Segundo a Volvo, a tecnologia híbrida do coletivo, se comparado aos ônibus Euro 3, permite uma economia de combustível de até 35% e reduz em 90% as emissões de gases poluentes, além de não emitir ruído em cerca de 30% a 40% do tempo de operação. A marca explica que os dois motores, diesel e elétrico, funcionam em paralelo ou de forma independente, sendo que o motor elétrico é usado para arrancar o ônibus e acelerá-lo até 20 km/h e também como gerador de energia durante as frenagens.

MAN TGS 33.440 6X4, que roda com diesel e etanol

A MAN também instalou seu estande no Parque dos Atletas para expor, entre outras soluções, o VW Constellation 17.280 6×2 Híbrido, caminhão com sistema híbrido diesel-hidráulico, e o ônibus alemão Lion’s City, também com tecnologia híbrida diesel-elétrico. A montadora também destaca os caminhões movidos com biocombustíveis a base de cana-de-açúcar, como o MAN TGS 33.440 6X4, seu primeiro modelo flex que roda com diesel e etanol. Por fim, também foi apresentado o VW Constellation 17.190 abastecido com a Ultra Clean Diesel, biocombustível renovável que contribui para a redução das emissões de carbono do veículo.

O carro elétrico/híbrido é a solução?
Muito se criticou a Rio+20 pela falta de resultados práticos que produziu – o documento final primou muito mais pela política e belas palavras do que propriamente por compromissos e metas para se atingir os tais objetivos que a Conferência pretendia. As tecnologias híbridas que as montadoras apresentaram no evento não são surpresa no mercado. Por exemplo, o Mini E da BMW foi fabricado entre 2009 e 2010, e não emplacou.

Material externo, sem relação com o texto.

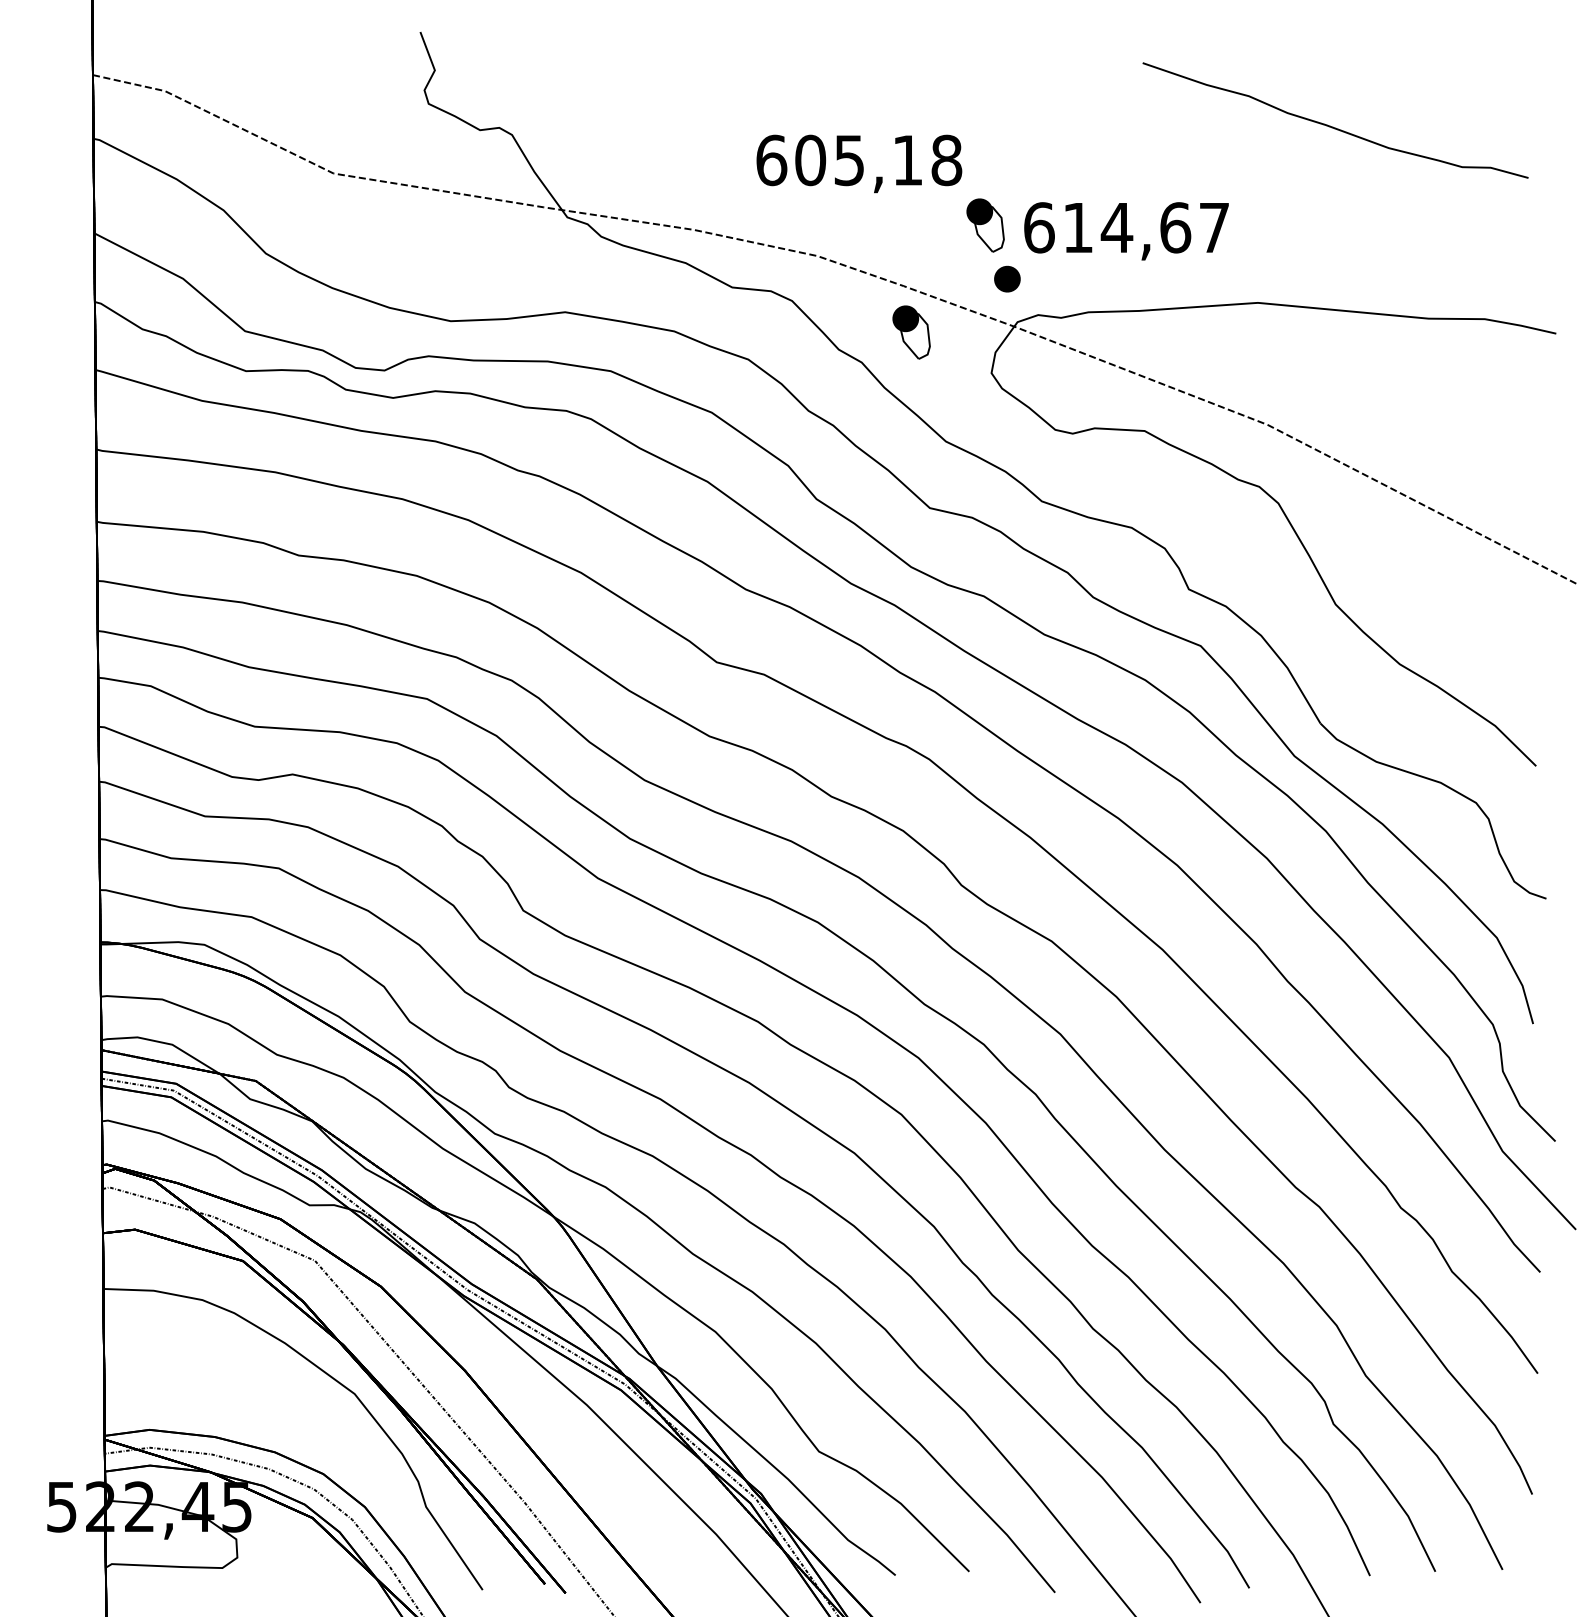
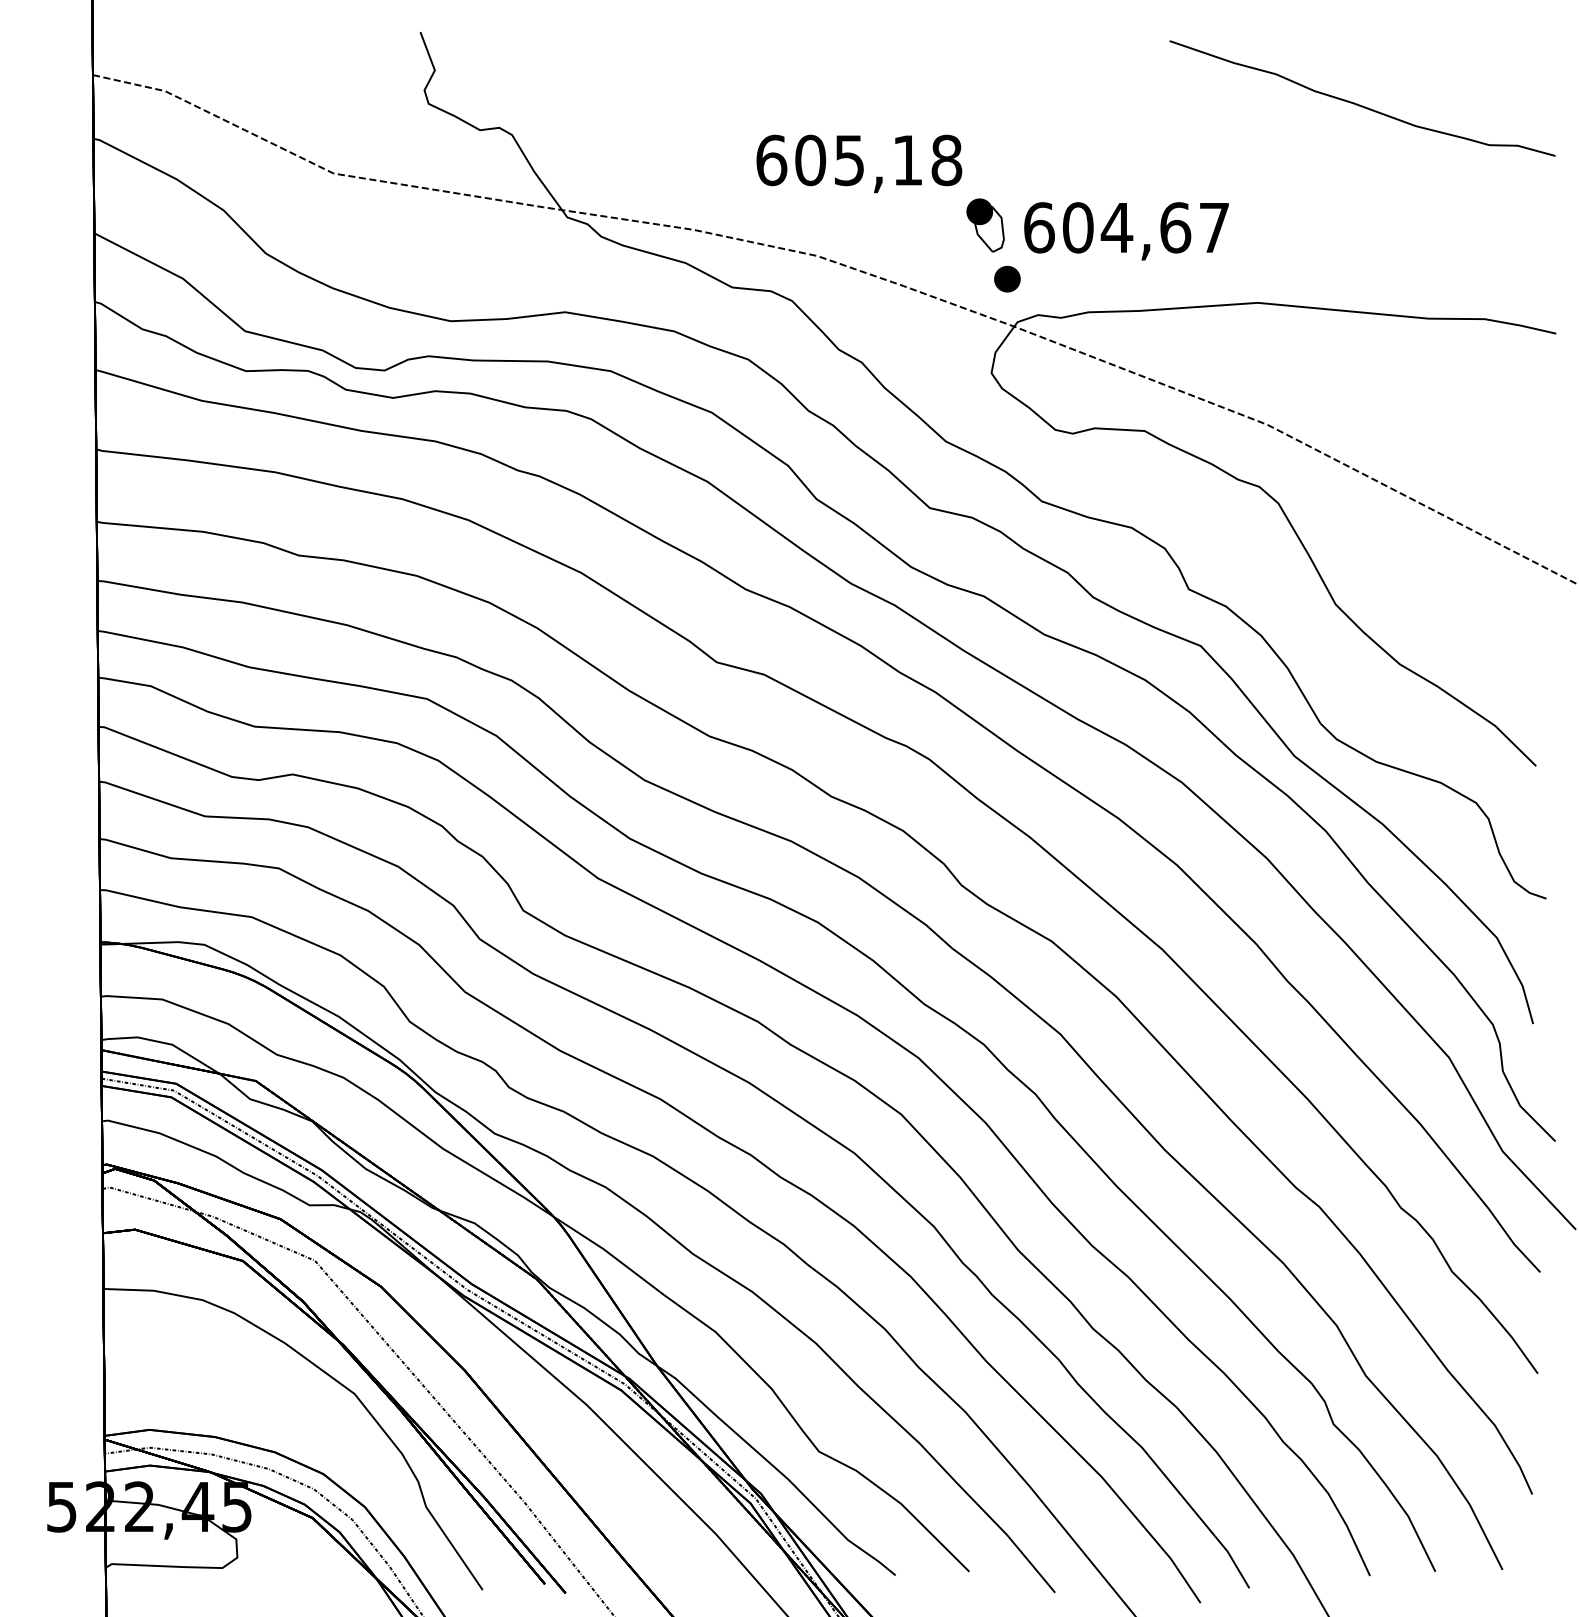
curve at (1333, 126) position: (1333, 126) -> (1360, 104)
text at (1078, 227): 614,67 -> 604,67
part at (911, 332): present -> none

Há quem argumente que o carro elétrico/híbrido não é a solução porque ele ainda consome uma espécie energia que vem de fontes que agridem o meio ambiente – basta ver a polêmica envolvendo a construção da hidrelétrica de Belo Monte. Sem falar que a fabricação de centenas de milhares de carros em série, não importa a que sejam movidos, já é uma atividade por si só bastante poluente. Ou seja, a indústria automotiva polui, quaisquer sejam os motores de seus veículos.

O documento final da Rio+20 reconhece que transporte e mobilidade são elementos centrais para o desenvolvimento sustentável e que o transporte sustentável gera “crescimento econômico”. Mas não dá pistas de como atingir esse objetivo. O único compromisso firmado é o de “ajuda internacional” aos países em desenvolvimento para desenvolver seu transporte. Mas também não diz como nem quanto nem o que é necessário para tal.

Políticas de redução de IPI e incentivo à renovação da frota são ótimas para o consumidor e para o mercado como um todo, mas têm impacto ambiental reverso, já que aumenta o número de carros nas ruas. Enquanto a indústria comemora números cada vez maiores de vendas, a sociedade ignora que o direito à mobilidade individual está passando por cima da inteligência de planejamento das cidades. Uma opção óbvia é o investimento pesado em transporte público, aumentando e melhorando as malhas viárias cobertas por linhas de ônibus e metrôs – mas a carta de intenções final da Rio+20, infelizmente, trata a questão de forma superficial.

Enquanto as ideias vindas de cima ainda parecem distantes, vazias e ineficientes, que tal você, amigo mecânico, começar a adotar soluções no seu dia a dia de trabalho e estimular pessoas ao seu redor? Coleta seletiva de lixo e descarte correto de peças, óleo e embalagens são atitudes simples que contribuem com o meio ambiente e geram resultados práticos na oficina. Porque, no final das contas, é a postura de cada um que deixa as cidades mais limpas e mantém nosso modo de vida em harmonia com a natureza.